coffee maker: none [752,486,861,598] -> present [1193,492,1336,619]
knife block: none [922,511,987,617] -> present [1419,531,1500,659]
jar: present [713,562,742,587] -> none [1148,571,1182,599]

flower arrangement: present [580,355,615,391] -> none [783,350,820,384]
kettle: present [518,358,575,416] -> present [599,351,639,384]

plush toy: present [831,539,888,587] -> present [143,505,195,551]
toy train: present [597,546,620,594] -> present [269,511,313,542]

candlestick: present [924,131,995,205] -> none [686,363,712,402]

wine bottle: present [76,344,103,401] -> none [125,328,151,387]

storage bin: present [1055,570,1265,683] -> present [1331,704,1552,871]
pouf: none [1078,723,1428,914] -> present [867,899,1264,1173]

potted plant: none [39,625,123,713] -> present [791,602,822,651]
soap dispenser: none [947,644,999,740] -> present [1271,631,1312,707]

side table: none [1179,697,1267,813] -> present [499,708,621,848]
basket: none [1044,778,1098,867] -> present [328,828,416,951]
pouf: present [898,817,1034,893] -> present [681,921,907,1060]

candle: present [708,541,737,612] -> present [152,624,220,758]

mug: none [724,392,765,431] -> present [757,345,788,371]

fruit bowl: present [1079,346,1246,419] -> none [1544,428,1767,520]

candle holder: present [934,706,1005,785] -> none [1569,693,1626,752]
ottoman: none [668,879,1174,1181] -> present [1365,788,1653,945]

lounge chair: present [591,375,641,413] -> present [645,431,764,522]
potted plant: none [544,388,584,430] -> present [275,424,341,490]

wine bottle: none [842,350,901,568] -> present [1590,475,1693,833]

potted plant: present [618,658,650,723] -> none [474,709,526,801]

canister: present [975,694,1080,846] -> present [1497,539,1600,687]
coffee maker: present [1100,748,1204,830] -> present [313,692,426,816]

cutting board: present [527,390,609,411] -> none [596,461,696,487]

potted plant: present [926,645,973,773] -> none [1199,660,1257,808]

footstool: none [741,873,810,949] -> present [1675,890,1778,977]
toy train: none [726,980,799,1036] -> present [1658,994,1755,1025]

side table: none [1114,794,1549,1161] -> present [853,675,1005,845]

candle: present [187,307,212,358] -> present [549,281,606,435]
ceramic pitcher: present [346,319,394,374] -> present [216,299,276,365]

**About this exercise:** Transcribe each line of the data above, unaltered, from the one where "pouf: none [1078,723,1428,914]" appears to the one where "candle holder: present" appears, inclusive of both.

**Answer to the problem:**
pouf: none [1078,723,1428,914] -> present [867,899,1264,1173]

potted plant: none [39,625,123,713] -> present [791,602,822,651]
soap dispenser: none [947,644,999,740] -> present [1271,631,1312,707]

side table: none [1179,697,1267,813] -> present [499,708,621,848]
basket: none [1044,778,1098,867] -> present [328,828,416,951]
pouf: present [898,817,1034,893] -> present [681,921,907,1060]

candle: present [708,541,737,612] -> present [152,624,220,758]

mug: none [724,392,765,431] -> present [757,345,788,371]

fruit bowl: present [1079,346,1246,419] -> none [1544,428,1767,520]

candle holder: present [934,706,1005,785] -> none [1569,693,1626,752]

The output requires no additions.